Instruction - Within the listing below, count the lines that have the string "hfill". Answer with that number only.

Material for the task -
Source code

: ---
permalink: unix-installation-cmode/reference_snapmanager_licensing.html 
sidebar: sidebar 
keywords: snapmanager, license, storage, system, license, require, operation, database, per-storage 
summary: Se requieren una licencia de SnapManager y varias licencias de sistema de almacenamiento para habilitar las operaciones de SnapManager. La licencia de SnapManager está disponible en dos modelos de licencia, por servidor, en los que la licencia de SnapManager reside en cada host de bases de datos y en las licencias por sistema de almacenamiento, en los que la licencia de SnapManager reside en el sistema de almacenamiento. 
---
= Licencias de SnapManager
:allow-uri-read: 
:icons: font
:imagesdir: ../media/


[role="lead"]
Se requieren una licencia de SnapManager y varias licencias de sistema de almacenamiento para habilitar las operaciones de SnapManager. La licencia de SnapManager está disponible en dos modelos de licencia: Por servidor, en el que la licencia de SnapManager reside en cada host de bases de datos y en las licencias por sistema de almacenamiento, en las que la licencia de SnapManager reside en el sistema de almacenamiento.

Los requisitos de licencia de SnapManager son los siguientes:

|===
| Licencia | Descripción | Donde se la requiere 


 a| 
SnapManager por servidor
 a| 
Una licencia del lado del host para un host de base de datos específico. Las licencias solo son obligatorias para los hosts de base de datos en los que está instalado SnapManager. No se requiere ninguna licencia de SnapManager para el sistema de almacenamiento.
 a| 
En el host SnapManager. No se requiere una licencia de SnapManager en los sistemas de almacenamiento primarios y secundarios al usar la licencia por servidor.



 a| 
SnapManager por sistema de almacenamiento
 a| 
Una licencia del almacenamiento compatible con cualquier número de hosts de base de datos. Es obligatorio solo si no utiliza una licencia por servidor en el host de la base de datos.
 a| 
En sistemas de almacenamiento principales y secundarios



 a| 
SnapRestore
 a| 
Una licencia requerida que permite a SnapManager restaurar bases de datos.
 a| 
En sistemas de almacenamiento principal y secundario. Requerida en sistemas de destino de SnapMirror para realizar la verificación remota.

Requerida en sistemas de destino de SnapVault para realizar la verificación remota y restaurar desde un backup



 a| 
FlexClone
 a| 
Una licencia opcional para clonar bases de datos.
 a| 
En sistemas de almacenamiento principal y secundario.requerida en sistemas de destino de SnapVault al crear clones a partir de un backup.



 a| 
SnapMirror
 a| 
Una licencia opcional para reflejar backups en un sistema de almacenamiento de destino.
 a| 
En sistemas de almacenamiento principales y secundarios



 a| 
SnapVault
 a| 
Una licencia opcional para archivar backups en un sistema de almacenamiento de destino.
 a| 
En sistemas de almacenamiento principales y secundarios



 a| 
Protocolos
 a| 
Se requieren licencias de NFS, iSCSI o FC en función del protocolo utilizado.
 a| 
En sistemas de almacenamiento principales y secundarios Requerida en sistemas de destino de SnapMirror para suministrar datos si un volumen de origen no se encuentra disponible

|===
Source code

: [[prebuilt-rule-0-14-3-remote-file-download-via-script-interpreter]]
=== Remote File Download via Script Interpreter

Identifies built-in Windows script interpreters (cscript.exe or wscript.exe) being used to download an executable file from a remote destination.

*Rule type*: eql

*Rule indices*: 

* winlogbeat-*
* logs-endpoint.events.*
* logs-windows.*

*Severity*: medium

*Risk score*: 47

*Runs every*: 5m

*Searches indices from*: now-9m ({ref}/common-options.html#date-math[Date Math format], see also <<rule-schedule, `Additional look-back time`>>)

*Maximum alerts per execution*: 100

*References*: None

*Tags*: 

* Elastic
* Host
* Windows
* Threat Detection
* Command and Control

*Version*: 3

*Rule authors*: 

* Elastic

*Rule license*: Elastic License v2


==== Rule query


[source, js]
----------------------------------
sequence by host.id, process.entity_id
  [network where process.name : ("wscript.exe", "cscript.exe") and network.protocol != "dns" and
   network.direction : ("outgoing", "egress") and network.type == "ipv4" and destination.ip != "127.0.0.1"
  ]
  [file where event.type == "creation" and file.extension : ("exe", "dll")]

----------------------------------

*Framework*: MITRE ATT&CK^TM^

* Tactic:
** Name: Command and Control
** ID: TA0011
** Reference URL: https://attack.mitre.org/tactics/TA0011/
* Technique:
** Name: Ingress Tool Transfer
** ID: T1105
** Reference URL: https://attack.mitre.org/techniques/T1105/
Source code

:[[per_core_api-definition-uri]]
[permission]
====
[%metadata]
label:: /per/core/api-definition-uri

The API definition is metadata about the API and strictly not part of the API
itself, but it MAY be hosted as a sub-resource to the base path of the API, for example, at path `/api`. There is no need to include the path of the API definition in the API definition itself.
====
---
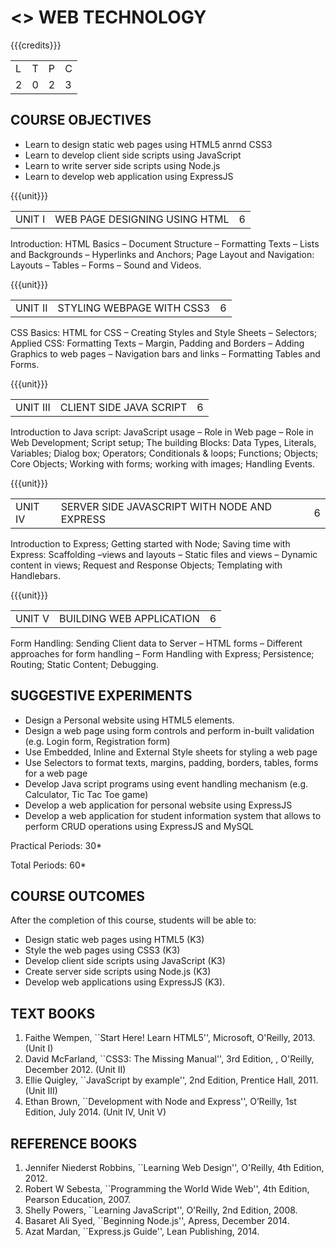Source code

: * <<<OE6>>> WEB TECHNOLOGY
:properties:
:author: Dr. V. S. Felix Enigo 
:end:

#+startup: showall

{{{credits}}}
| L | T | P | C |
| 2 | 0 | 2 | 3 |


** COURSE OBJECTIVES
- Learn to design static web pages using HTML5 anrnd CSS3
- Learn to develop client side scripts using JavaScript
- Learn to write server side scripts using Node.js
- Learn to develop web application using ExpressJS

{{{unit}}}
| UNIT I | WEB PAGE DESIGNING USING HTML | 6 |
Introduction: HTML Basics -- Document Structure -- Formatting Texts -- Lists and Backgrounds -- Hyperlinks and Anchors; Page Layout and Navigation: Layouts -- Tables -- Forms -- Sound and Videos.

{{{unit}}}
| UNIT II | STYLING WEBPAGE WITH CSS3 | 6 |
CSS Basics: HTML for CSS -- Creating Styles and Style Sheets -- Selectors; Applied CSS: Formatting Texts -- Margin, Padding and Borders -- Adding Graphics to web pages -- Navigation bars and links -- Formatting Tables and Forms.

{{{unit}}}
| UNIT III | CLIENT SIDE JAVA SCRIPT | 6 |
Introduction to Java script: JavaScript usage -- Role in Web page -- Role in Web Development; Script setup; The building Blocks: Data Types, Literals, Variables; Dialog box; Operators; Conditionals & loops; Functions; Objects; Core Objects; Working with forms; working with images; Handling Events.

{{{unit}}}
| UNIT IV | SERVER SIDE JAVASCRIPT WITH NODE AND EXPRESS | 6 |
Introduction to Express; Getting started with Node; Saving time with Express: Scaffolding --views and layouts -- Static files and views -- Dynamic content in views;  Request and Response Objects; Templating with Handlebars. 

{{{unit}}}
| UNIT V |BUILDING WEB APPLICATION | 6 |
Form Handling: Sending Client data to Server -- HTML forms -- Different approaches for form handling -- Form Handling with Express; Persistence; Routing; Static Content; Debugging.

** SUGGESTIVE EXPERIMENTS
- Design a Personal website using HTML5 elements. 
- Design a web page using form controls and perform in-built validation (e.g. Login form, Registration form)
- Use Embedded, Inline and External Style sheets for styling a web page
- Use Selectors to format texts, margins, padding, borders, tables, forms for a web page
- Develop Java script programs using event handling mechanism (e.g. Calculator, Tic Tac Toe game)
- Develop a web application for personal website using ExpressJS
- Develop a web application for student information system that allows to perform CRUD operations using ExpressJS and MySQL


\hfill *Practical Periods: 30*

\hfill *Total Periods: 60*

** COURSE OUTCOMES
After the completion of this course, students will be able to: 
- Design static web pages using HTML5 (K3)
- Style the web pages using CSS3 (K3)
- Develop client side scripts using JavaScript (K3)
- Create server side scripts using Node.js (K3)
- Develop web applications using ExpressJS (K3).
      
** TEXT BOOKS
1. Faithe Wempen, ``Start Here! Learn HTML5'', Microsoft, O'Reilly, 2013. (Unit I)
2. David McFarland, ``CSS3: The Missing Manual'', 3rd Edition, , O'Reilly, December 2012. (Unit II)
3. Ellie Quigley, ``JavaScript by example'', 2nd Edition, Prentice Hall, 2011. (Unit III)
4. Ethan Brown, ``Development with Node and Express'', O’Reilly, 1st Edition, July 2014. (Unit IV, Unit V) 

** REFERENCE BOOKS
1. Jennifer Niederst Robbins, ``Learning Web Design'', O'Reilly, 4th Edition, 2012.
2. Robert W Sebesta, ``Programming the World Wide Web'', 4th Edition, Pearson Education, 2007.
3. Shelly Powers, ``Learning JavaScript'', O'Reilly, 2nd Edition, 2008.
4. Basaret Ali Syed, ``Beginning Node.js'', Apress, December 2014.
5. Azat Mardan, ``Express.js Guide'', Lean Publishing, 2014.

Solution for this exercise - 2